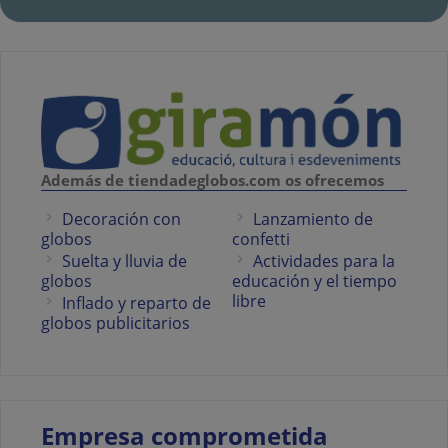
Además de tiendadeglobos.com os ofrecemos
Decoración con
Lanzamiento de
globos
confetti
Suelta y lluvia de
Actividades para la
globos
educación y el tiempo
libre
Inflado y reparto de
globos publicitarios
Empresa comprometida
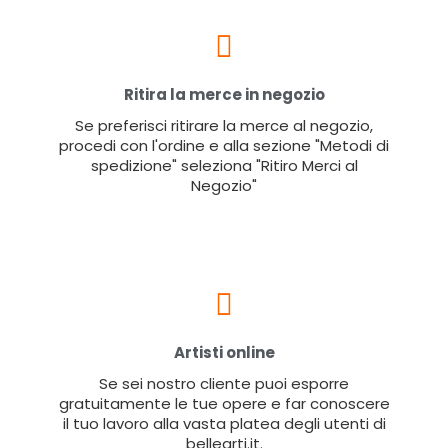
Ritira la merce in negozio
Se preferisci ritirare la merce al negozio,
procedi con l'ordine e alla sezione "Metodi di
spedizione" seleziona "Ritiro Merci al
Negozio"
Artisti online
Se sei nostro cliente puoi esporre
gratuitamente le tue opere e far conoscere
il tuo lavoro alla vasta platea degli utenti di
bellearti.it.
━━━━
● **DIRECTIVE**:
Format the text lines from all the rows above as a JSON list of strings, one string per line, with blank lines dropped. Leave the pictures out of the answer.

● **PROBLEM SOLUTION**:
[
  "Además de tiendadeglobos.com os ofrecemos",
  "Decoración con",
  "Lanzamiento de",
  "globos",
  "confetti",
  "Suelta y lluvia de",
  "Actividades para la",
  "globos",
  "educación y el tiempo",
  "libre",
  "Inflado y reparto de",
  "globos publicitarios",
  "Empresa comprometida",
  "Ritira la merce in negozio",
  "Se preferisci ritirare la merce al negozio,",
  "procedi con l'ordine e alla sezione \"Metodi di",
  "spedizione\" seleziona \"Ritiro Merci al",
  "Negozio\"",
  "Artisti online",
  "Se sei nostro cliente puoi esporre",
  "gratuitamente le tue opere e far conoscere",
  "il tuo lavoro alla vasta platea degli utenti di",
  "bellearti.it."
]